* **Assignment**:
Answer these questions using the efavirenz article.
(a) In which journal was the study published?
(b) How many patients took part, and in which country?
(c) By what percentage was the median efavirenz concentration lower at week 16 than at week 4?

* **Document text**:

==========

Long-term efavirenz autoinduction and its effect on plasma exposure in HIV patients

• Published in: Clinical pharmacology and therapeutics Vol. 88; no. 5; p. 676
• Main Authors: Ngaimisi, E, Mugusi, S, Minzi, O M, Sasi, P, Riedel, K-D, Suda, A, Ueda, N, Janabi, M, Mugusi, F, Haefeli, W E, Burhenne, J, Aklillu, E
• Format: Journal Article
• Language: English
• Published: United States 01.11.2010
• Subjects: Adult; Antiretroviral Therapy, Highly Active; Aryl Hydrocarbon Hydroxylases - genetics; Aryl Hydrocarbon Hydroxylases - metabolism; ATP Binding Cassette Transporter, Sub-Family B; ATP-Binding Cassette, Sub-Family B, Member 1 - genetics; ATP-Binding Cassette, Sub-Family B, Member 1 - metabolism; Benzoxazines - administration & dosage; Benzoxazines - blood; Benzoxazines - pharmacokinetics; Biotransformation; Cytochrome P-450 CYP2B6; Cytochrome P-450 CYP3A - genetics; Cytochrome P-450 CYP3A - metabolism; Drug Administration Schedule; Female; Genotype; HIV Infections - blood; HIV Infections - drug therapy; Humans; Hydroxylation; Male; Middle Aged; Oxidoreductases, N-Demethylating - genetics; Oxidoreductases, N-Demethylating - metabolism; Phenotype; Prospective Studies; Reverse Transcriptase Inhibitors - administration & dosage; Reverse Transcriptase Inhibitors - blood; Reverse Transcriptase Inhibitors - pharmacokinetics; Sex Factors; Tanzania
• ISSN: 1532-6535
• DOI: 10.1038/clpt.2010.172

We investigated the influence of gender and pharmacogenetic variations on long-term efavirenz autoinduction and disposition among patients with HIV in Tanzania (N = 129). Plasma concentrations (at 16 h) of efavirenz and 8-hydroxyefavirenz were quantified at weeks 4 and 16 of therapy. Genotyping was performed to identify cytochrome P450 (CYP) 2B6*6, CYP3A5*3, *6, and *7, and ABCB1-3435 C/T genotypes. There were reductions in the median efavirenz concentration (Wilcoxon matched-pair test P < 0.001) and efavirenz/8-hydroxyefavirenz ratio (P < 0.001) by 19 and 32%, respectively, at week 16 as compared with week 4. The proportion of patients with efavirenz concentration <1 µg/ml at week 16 was higher by 67, 25, and 5% in CYP2B6*1/*1, *1/*6, and *6/*6 genotypes, respectively. The defined therapeutic range based on observed plasma concentrations is affected by the time point of sampling and the CYP2B6 genotype. The effect of efavirenz autoinduction on reducing plasma exposure continues up to week 16 and predominantly affects CYP2B6 extensive metabolizers. Among CYP2B6 slow metabolizers, the presence of a CYP3A5 genotype allele is associated with greater effects of efavirenz autoinduction on plasma concentrations of the drug. The cumulative induction may influence the long-term antiretroviral therapy outcome, particularly in CYP2B6*1 carriers.

==========

* **Data listing**:
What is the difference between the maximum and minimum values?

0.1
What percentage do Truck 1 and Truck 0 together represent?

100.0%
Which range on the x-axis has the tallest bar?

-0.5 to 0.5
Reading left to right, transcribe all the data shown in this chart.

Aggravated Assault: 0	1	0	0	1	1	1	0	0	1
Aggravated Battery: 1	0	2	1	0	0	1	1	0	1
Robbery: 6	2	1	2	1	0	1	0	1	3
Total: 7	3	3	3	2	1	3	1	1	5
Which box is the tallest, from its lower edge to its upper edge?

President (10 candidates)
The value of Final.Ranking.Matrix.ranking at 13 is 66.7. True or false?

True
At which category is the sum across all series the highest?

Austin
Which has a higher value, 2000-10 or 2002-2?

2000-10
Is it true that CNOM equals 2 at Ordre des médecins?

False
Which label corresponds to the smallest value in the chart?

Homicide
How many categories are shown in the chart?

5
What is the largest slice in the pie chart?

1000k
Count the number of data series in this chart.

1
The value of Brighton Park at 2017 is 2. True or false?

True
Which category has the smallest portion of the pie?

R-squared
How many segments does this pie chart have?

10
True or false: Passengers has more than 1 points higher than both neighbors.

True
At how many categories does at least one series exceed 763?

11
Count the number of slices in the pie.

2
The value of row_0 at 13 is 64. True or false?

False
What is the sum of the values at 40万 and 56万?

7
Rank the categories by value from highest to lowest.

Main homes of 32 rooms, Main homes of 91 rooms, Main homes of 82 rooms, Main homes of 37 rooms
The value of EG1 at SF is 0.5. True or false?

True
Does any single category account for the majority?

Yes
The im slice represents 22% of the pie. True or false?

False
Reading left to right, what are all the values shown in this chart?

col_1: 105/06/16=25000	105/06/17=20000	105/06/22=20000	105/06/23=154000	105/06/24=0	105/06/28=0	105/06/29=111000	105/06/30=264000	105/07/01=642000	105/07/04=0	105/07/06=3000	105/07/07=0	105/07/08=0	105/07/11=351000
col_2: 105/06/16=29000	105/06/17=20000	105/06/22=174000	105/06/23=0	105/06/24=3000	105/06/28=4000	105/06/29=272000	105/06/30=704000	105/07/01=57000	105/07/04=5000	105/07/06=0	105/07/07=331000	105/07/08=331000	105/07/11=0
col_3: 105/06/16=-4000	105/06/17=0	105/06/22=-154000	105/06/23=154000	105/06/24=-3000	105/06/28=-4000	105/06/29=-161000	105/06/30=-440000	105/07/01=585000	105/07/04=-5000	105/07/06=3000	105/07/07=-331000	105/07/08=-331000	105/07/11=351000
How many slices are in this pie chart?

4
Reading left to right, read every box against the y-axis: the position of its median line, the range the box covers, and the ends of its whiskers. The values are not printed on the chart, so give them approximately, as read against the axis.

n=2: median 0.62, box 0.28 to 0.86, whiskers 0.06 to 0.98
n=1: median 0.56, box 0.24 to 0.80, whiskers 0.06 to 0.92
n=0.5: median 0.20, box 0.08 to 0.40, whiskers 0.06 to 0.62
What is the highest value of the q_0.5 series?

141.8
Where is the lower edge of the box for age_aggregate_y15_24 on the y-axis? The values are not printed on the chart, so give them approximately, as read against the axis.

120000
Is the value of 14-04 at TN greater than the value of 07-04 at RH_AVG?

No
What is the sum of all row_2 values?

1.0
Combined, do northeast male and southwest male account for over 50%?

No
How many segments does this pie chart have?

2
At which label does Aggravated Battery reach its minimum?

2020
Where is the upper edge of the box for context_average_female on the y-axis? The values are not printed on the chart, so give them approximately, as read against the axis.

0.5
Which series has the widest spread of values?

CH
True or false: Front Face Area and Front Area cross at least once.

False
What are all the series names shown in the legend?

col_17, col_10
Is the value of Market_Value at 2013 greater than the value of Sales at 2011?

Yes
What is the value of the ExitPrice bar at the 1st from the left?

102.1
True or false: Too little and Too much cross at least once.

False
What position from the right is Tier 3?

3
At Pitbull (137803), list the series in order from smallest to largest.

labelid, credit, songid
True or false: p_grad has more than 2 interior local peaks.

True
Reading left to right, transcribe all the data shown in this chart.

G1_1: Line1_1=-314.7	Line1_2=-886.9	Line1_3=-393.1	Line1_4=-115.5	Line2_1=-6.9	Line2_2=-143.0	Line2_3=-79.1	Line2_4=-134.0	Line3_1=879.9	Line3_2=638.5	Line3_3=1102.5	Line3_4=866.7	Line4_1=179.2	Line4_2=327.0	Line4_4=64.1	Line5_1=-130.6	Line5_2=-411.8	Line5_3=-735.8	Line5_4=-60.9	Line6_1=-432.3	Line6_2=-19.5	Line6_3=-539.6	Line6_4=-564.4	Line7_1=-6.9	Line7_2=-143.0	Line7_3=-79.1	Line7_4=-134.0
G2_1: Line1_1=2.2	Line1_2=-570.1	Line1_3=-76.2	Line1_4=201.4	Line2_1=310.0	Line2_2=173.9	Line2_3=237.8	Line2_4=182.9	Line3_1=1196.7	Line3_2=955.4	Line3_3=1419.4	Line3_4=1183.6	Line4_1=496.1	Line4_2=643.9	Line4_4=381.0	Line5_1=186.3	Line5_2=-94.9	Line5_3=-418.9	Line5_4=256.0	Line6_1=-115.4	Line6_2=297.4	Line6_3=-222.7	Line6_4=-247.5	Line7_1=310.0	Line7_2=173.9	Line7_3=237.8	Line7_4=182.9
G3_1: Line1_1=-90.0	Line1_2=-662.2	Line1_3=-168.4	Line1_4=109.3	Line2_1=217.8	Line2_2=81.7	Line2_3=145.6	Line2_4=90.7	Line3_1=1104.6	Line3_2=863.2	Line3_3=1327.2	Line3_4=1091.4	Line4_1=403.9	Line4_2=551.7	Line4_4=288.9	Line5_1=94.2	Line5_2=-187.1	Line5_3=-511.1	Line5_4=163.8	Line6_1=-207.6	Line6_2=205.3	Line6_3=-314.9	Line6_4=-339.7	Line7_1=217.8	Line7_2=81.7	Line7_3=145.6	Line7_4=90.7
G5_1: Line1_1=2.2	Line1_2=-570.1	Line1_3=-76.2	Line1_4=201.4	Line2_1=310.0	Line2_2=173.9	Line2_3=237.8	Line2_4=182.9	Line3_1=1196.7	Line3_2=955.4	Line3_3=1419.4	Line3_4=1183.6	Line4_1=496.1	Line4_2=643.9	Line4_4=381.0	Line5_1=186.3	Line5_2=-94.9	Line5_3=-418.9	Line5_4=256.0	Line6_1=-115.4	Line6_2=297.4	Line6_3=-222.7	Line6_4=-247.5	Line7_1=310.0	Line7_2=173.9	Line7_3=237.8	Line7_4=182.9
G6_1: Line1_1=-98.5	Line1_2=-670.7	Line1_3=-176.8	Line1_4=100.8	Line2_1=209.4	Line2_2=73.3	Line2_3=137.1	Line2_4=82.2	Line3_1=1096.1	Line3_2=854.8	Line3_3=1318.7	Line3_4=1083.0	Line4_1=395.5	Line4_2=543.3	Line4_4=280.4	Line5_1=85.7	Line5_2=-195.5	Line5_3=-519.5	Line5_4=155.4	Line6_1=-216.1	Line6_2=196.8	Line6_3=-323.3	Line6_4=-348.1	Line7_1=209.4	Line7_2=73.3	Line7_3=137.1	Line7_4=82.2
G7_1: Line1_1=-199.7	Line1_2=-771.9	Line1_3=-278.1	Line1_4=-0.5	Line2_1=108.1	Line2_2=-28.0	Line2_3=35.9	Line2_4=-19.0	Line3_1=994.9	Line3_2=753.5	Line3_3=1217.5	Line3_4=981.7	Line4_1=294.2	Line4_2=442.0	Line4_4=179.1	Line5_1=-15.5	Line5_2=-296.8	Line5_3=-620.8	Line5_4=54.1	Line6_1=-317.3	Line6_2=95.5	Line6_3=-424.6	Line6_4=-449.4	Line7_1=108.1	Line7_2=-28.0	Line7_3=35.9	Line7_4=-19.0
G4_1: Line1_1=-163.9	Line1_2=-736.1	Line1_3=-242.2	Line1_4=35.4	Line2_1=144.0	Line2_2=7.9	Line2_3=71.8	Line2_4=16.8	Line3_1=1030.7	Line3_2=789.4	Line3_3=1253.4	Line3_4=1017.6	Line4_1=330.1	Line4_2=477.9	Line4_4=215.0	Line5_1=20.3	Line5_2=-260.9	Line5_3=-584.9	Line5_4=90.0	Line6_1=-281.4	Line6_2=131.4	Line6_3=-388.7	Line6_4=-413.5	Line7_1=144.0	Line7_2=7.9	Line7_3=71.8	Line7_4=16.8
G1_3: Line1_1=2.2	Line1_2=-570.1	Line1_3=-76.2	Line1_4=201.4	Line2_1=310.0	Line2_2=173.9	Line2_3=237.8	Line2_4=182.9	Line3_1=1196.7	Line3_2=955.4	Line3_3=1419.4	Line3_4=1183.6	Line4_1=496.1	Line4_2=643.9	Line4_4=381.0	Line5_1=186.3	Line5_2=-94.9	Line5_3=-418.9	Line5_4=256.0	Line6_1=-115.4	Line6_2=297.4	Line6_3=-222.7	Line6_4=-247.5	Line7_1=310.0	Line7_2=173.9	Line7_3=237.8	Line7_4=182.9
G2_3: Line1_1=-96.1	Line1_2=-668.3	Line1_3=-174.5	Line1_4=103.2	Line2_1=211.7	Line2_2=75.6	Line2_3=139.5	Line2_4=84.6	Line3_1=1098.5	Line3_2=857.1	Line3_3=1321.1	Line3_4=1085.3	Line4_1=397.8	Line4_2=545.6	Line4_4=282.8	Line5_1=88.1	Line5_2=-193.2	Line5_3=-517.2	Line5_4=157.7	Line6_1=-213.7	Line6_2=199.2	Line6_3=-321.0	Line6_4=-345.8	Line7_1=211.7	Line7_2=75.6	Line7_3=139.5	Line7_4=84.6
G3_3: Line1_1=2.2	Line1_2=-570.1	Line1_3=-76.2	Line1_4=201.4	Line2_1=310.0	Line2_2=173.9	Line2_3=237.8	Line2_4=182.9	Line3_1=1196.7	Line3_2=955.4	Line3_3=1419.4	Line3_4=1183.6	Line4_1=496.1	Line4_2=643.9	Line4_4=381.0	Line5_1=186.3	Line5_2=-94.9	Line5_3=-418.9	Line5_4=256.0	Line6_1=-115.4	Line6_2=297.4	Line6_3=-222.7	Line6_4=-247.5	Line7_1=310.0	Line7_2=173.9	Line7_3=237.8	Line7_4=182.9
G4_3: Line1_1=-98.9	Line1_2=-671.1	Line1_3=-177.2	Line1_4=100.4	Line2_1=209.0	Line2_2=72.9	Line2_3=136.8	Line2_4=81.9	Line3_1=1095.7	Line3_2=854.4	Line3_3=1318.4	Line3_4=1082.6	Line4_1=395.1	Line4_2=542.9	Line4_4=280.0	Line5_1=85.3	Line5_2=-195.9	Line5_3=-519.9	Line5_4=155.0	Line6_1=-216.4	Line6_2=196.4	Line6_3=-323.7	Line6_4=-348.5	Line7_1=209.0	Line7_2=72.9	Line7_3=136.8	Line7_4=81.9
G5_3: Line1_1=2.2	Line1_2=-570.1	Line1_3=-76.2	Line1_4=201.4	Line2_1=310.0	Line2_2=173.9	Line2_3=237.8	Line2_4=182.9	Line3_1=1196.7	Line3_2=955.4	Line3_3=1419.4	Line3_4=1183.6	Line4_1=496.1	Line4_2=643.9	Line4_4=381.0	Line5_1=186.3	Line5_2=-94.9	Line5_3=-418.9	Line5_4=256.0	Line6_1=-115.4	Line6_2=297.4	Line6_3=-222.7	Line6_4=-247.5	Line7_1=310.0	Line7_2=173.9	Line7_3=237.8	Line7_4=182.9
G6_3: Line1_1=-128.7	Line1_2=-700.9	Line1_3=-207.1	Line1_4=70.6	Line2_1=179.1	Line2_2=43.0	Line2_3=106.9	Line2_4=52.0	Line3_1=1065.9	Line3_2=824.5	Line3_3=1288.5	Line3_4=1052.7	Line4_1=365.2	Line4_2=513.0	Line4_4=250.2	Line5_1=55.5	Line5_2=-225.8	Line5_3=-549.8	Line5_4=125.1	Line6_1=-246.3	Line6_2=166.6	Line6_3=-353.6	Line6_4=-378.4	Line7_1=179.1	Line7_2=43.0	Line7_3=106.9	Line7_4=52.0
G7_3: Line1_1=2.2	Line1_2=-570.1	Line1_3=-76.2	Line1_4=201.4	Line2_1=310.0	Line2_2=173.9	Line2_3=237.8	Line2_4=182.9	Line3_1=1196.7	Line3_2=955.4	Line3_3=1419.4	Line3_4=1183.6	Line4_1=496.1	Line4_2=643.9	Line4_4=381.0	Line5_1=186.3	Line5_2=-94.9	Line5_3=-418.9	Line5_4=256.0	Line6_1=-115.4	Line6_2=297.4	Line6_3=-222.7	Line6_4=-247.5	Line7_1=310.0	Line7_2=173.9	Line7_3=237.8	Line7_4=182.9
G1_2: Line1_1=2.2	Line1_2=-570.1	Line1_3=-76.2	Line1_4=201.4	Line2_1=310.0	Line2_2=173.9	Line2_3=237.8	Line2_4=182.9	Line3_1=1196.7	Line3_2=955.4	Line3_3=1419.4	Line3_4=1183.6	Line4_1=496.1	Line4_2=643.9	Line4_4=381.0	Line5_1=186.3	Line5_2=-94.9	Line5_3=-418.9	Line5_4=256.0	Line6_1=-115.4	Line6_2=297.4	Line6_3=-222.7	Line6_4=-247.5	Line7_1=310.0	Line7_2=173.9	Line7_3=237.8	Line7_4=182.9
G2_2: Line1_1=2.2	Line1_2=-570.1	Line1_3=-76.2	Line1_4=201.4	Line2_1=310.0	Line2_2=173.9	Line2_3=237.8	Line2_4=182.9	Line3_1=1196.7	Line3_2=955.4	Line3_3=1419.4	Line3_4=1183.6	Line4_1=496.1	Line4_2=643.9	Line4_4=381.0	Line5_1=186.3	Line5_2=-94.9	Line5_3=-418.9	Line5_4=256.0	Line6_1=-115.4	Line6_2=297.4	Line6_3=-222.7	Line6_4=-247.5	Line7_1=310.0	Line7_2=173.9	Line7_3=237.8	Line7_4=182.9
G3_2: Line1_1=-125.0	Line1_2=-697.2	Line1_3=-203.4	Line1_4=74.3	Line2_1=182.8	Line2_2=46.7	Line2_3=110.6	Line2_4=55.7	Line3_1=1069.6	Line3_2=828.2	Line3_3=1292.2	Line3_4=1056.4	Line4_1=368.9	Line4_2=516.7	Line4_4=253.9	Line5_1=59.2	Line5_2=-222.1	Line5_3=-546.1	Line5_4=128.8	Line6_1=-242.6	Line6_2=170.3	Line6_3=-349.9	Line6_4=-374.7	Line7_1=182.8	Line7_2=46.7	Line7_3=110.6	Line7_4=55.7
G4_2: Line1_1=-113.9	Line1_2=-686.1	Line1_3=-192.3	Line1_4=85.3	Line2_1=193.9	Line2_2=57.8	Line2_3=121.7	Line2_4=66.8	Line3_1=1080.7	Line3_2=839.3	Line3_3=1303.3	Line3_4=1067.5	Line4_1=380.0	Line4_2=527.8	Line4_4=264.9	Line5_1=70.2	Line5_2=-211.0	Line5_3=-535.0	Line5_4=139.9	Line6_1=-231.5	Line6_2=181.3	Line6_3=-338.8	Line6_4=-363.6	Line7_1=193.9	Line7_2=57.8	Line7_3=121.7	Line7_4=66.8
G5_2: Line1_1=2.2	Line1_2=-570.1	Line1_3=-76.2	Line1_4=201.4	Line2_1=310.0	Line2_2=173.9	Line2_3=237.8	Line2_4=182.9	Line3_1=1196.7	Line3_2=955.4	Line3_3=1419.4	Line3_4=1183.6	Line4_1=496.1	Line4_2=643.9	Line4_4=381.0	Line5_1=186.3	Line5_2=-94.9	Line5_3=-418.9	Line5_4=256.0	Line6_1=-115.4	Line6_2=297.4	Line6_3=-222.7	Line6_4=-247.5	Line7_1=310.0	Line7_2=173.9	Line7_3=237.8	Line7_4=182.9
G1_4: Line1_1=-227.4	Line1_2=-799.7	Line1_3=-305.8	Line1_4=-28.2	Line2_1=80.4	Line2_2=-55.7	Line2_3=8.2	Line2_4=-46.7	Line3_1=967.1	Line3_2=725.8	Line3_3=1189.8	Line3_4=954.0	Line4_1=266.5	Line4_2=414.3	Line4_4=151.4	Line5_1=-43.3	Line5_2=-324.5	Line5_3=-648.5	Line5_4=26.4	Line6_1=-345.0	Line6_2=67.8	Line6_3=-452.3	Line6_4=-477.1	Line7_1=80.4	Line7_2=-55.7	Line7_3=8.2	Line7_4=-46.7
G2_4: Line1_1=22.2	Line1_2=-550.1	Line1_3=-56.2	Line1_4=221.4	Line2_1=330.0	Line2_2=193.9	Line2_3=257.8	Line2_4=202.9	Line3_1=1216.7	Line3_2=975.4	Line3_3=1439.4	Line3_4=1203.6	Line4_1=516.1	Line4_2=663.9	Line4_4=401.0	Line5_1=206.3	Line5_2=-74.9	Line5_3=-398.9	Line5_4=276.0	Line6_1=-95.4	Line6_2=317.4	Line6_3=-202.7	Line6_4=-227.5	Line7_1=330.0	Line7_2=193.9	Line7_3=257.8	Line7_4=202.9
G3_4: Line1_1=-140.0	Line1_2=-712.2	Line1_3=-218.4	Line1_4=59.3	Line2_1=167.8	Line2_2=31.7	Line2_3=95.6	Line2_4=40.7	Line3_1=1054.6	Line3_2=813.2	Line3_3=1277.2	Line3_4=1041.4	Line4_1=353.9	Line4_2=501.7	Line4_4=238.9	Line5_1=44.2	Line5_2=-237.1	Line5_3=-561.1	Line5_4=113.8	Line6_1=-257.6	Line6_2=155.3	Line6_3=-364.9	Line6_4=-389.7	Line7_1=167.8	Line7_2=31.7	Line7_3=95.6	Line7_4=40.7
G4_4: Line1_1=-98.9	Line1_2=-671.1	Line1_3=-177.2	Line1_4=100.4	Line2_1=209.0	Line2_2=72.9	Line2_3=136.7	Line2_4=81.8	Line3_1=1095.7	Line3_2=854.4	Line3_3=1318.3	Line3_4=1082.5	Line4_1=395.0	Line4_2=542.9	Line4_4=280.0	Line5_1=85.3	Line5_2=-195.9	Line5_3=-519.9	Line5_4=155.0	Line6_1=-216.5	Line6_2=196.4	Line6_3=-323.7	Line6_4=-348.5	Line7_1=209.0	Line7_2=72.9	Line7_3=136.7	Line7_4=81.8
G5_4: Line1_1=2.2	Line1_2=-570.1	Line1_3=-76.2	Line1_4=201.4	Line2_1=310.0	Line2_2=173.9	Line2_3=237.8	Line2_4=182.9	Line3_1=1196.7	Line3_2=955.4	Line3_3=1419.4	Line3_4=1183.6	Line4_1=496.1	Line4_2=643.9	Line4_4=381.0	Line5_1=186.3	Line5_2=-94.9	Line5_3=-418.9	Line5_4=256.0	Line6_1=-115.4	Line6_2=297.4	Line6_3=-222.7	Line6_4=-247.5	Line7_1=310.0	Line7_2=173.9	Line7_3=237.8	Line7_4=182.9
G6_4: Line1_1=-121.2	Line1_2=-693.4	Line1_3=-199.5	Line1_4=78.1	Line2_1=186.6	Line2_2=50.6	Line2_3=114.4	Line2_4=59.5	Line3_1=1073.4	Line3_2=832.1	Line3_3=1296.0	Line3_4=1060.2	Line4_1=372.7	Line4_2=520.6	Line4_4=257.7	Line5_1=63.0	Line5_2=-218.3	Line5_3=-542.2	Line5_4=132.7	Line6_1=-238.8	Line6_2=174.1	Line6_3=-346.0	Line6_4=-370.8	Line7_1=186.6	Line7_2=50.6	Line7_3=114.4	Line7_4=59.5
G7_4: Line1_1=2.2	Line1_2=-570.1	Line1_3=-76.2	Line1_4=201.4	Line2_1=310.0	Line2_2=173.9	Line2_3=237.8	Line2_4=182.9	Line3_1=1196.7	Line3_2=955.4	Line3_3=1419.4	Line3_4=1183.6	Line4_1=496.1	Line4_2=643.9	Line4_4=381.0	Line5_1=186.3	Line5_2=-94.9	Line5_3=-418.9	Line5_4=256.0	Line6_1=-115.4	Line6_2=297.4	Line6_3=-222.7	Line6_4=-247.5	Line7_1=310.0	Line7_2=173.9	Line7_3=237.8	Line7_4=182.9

==========

* **Answer to the problem**:
(a) Clinical pharmacology and therapeutics (Vol. 88, no. 5)
(b) 129 patients, in Tanzania
(c) 19%